Determine the NULL and Alternate Hypothesis The following is a question related to Hypothesis testing from an introductory level stats book:

Every year on Groundhog Day (February 2), the
  famous groundhog Punxsutawney Phil tries to predict
  whether there will be 6 more weeks of winter. The article
  “Groundhog Has Been Off Target” (USA Today, Feb. 1, 2011)
  states that “based on weather data, there is no predictive
  skill for the groundhog.” Suppose that you plan to take
  a random sample of 20 years and use weather data to
  determine the proportion of these years the groundhog’s
  prediction was correct.
a) Describe the shape, center, and spread of the sampling distribution
  of pˆ for samples of size 20 if the groundhog has only a 50–50 chance
  of making a correct prediction.
b) Based on your answer to Part (a), what sample proportion values
  would convince you that the groundhog’s predictions have a better than
  50–50 chance of being correct?

I'm having a hard time figuring out the null and alternate hypothesis here?

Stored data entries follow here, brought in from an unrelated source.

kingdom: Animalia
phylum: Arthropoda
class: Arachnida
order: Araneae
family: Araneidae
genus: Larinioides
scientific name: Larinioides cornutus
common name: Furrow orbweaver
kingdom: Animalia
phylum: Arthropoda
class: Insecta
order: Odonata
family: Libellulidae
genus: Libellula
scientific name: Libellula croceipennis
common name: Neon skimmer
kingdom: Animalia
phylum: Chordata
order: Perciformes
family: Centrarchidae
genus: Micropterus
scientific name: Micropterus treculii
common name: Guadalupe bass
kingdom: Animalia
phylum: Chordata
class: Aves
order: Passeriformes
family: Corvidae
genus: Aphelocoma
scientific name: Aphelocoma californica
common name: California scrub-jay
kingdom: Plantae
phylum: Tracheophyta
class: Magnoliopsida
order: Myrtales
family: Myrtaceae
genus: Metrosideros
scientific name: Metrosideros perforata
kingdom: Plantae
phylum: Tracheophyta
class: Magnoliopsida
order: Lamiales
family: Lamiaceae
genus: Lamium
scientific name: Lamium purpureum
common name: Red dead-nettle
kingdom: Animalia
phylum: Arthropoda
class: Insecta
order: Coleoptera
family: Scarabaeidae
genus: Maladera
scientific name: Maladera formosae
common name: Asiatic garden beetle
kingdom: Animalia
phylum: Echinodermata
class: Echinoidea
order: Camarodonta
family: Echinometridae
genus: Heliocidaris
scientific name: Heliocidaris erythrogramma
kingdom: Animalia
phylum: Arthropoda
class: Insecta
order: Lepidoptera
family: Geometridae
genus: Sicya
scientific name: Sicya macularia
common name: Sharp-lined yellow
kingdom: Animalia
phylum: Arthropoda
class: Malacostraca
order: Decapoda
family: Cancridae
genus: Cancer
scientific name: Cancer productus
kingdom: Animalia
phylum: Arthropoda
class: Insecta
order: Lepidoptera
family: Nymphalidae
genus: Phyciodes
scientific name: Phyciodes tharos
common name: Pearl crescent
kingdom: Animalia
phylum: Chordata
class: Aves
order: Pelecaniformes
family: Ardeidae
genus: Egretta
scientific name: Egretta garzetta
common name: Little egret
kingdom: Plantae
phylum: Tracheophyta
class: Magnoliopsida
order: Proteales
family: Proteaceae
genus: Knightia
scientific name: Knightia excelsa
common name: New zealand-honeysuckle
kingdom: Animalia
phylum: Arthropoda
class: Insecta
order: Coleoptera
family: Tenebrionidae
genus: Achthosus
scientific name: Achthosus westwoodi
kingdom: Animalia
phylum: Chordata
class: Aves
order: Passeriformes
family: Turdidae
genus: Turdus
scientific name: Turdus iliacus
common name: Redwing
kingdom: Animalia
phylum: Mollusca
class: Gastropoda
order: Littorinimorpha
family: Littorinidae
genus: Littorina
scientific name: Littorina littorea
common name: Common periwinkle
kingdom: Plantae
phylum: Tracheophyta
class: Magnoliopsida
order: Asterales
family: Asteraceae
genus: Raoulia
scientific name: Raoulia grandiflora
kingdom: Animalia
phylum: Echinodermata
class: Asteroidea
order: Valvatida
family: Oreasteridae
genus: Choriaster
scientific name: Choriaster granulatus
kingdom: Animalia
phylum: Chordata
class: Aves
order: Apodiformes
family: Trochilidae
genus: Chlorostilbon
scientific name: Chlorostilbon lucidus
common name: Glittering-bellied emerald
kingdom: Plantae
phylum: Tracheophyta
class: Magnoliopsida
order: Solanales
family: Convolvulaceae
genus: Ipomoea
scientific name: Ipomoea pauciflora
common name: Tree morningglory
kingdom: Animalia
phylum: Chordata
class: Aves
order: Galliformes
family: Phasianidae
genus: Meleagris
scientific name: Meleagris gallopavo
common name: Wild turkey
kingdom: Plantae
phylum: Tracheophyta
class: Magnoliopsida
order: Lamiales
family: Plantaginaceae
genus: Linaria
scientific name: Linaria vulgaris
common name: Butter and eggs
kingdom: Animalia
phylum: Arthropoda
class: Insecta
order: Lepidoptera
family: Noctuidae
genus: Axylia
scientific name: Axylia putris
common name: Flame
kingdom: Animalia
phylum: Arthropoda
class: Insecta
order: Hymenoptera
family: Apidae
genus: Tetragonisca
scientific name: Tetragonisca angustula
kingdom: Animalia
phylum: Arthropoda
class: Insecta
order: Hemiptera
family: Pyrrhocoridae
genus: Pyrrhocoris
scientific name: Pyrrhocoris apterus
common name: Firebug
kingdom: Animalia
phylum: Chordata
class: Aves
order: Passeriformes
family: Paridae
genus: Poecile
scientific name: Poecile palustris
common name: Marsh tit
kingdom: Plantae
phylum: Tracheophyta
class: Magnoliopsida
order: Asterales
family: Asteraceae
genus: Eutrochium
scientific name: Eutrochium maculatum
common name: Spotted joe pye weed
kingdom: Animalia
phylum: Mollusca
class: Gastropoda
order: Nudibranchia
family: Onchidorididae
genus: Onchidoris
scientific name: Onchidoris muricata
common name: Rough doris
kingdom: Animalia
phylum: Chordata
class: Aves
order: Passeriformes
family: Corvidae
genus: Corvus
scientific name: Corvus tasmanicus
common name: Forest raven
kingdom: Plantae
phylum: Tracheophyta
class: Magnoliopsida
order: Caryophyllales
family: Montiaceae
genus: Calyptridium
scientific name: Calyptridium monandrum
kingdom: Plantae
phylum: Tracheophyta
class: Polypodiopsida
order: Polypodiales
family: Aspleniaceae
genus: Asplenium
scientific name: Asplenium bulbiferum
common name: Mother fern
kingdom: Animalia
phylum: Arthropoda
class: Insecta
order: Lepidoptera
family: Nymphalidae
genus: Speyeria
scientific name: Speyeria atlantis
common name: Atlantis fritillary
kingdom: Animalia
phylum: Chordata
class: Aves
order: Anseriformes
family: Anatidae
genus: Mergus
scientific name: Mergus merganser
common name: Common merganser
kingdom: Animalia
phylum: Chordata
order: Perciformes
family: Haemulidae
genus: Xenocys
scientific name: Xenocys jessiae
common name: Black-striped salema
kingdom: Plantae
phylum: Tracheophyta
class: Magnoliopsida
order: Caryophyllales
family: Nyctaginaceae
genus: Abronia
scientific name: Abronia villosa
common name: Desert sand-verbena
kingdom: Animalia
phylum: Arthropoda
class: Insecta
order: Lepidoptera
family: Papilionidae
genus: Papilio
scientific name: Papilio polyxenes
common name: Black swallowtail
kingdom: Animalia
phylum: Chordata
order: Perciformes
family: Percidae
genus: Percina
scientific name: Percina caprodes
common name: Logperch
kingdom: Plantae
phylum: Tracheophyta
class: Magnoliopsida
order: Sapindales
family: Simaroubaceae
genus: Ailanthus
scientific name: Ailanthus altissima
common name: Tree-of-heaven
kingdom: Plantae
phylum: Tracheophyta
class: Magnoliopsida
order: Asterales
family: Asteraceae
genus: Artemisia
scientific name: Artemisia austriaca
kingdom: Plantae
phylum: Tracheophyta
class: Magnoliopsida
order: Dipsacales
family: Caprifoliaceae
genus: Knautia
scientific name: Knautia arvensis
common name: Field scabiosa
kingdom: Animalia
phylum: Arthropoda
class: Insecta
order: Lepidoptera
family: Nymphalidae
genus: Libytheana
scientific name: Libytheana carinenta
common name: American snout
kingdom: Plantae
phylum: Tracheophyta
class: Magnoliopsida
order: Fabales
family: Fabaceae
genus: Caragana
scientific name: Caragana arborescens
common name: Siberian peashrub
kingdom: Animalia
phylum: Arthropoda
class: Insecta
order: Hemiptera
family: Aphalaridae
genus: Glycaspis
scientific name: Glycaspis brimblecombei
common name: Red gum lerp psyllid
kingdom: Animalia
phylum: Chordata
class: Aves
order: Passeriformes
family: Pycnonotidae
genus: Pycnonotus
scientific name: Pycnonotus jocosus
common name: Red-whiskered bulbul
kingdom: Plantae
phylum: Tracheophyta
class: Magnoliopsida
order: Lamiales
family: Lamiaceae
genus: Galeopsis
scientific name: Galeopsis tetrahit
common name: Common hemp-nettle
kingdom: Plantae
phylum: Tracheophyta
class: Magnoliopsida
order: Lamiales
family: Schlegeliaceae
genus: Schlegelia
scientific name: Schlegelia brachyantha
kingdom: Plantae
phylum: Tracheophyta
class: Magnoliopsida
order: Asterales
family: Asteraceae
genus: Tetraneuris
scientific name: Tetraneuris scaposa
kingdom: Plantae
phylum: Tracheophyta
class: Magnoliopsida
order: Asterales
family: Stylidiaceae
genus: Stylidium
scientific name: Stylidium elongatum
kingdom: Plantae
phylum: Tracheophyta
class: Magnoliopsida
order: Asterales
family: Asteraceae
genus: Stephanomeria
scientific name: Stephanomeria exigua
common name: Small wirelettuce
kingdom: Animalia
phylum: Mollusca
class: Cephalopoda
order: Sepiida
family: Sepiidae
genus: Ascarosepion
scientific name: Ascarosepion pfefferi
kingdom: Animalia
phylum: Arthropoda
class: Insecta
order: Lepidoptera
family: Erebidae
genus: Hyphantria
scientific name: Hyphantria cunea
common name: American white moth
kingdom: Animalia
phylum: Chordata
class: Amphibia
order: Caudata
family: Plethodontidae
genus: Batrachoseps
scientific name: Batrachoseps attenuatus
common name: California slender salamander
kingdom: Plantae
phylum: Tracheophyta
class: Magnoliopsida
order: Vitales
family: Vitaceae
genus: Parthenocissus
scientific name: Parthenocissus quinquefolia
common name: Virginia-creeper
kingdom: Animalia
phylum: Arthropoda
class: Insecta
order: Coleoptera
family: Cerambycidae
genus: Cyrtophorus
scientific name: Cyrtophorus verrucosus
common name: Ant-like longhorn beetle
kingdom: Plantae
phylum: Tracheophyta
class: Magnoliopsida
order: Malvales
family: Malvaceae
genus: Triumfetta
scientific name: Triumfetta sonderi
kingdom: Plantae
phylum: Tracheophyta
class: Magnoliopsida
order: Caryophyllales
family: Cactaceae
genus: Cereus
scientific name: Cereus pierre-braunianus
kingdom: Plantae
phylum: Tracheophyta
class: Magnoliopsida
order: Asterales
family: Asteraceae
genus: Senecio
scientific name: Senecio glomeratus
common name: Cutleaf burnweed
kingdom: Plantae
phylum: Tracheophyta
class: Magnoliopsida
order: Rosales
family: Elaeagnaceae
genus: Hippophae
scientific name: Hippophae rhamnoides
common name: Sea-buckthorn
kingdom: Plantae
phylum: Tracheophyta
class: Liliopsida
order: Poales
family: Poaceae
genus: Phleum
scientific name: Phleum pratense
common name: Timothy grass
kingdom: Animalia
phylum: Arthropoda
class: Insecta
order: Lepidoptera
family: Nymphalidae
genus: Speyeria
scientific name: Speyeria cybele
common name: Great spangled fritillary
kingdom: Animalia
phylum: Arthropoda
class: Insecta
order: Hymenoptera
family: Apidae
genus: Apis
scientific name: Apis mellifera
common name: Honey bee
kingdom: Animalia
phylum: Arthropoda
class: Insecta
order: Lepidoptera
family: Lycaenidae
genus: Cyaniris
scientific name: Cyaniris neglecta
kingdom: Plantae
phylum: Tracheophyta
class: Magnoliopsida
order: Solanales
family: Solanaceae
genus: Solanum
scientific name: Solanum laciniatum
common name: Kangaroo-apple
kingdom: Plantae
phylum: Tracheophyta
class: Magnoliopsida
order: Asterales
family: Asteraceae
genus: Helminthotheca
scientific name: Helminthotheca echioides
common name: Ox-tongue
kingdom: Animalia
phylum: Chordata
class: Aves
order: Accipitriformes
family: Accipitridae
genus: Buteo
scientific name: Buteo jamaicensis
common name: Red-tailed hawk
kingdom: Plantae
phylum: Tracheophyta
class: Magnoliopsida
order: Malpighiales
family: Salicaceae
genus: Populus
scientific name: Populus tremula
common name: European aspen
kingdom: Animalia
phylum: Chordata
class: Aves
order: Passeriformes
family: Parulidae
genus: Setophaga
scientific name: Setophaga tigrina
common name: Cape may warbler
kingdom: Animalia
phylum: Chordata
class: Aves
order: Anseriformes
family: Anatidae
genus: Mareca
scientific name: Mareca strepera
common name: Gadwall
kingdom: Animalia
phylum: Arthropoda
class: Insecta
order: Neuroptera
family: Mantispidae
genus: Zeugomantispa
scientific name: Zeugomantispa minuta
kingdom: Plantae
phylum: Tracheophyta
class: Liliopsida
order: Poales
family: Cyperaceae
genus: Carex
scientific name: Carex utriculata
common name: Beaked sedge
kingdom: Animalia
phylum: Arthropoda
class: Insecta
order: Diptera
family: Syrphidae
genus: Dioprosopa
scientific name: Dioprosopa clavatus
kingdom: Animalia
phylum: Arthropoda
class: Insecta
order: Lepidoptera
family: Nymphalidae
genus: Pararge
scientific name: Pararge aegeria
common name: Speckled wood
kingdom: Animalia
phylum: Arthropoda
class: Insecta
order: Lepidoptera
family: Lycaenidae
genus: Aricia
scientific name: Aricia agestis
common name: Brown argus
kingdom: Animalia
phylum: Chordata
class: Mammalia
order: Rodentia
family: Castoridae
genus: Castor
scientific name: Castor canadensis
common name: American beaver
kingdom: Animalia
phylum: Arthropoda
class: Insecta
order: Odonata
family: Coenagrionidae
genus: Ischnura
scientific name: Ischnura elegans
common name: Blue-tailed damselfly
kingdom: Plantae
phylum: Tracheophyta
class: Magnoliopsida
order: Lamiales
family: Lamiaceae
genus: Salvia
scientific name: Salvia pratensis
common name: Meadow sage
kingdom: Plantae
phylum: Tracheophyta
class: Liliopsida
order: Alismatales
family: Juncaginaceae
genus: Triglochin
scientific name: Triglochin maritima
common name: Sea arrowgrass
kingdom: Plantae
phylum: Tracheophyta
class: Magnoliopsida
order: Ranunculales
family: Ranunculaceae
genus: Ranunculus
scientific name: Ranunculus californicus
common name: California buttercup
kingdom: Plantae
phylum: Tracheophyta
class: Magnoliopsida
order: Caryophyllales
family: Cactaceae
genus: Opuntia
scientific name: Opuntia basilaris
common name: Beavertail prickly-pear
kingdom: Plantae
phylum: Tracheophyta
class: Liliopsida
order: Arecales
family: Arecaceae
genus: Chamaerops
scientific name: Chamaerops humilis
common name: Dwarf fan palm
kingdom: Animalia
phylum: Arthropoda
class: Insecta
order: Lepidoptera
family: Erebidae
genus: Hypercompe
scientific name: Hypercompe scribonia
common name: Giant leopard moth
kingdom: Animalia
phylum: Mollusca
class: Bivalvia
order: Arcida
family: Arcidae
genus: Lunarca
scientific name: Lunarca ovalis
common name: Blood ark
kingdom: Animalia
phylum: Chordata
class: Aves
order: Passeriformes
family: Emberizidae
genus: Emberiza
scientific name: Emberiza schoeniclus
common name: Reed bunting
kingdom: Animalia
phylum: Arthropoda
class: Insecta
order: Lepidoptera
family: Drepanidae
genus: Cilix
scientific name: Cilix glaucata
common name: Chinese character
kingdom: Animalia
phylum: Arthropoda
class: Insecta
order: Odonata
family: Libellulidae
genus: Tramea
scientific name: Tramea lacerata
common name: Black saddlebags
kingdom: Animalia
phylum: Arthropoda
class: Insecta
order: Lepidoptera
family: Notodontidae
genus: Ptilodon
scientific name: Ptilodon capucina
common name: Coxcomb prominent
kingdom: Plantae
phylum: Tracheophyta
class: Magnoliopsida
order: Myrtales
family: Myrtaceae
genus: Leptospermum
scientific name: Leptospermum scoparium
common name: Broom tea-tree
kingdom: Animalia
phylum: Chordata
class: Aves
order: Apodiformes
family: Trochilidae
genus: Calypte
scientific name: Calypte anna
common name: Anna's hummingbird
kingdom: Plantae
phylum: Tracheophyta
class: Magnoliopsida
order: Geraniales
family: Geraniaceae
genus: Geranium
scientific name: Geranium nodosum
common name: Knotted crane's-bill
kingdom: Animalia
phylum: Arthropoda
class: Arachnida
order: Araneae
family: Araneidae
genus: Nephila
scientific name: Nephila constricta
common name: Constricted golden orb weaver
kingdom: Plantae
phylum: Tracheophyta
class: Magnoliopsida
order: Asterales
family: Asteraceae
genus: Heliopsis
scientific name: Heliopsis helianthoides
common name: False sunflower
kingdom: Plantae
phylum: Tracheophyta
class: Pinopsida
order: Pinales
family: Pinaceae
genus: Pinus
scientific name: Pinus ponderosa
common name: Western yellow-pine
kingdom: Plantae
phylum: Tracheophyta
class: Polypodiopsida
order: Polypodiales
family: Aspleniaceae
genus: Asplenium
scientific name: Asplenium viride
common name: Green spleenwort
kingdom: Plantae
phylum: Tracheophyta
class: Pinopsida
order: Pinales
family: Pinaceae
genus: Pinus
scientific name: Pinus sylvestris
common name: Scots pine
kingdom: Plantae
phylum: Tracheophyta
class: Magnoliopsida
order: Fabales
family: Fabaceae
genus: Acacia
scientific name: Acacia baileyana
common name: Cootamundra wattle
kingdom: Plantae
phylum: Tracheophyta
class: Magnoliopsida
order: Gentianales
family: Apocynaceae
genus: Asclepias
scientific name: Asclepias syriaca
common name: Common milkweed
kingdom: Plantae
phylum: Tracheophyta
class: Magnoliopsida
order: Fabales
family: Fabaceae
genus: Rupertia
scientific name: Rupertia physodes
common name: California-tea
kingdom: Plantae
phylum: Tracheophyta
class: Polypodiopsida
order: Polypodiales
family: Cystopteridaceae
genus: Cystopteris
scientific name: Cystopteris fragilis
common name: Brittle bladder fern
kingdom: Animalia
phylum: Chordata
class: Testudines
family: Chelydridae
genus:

 A: Typically the null hypothesis is the one in which you assume that no effect is present. In this case "no effect" would indicate that the groundhog's ground truth accuracy, which is unknown to you, is in fact 50% (chance, i.e. the groundhog's predictions have no true meaning). The alternate hypothesis is the one in which you assume that an effect is present. In this case the alternate hypothesis is that the groundhog's true accuracy is in fact greater than 50%. Since the groundhog's true accuracy can not be known, we sample his predictions and try to determine whether our observations are more consistent with the null hypothesis or the alternate hypothesis.
Due to binomial sampling statistics binomial distribution, if the groundhog's true accuracy is 50% and he makes 20 predictions, there is a range of possible 
fraction correct rates. From the binomial distribution (with p = 0.5 and n = 20), you can calculate the probability (p-value) of observing a given or more extreme value for fraction correct. In frequentist statistics, if the observed fraction correct has a p-value lower than a threshold (often p = 0.05), we say that we reject the null hypothesis in favor of the alternate hypothesis.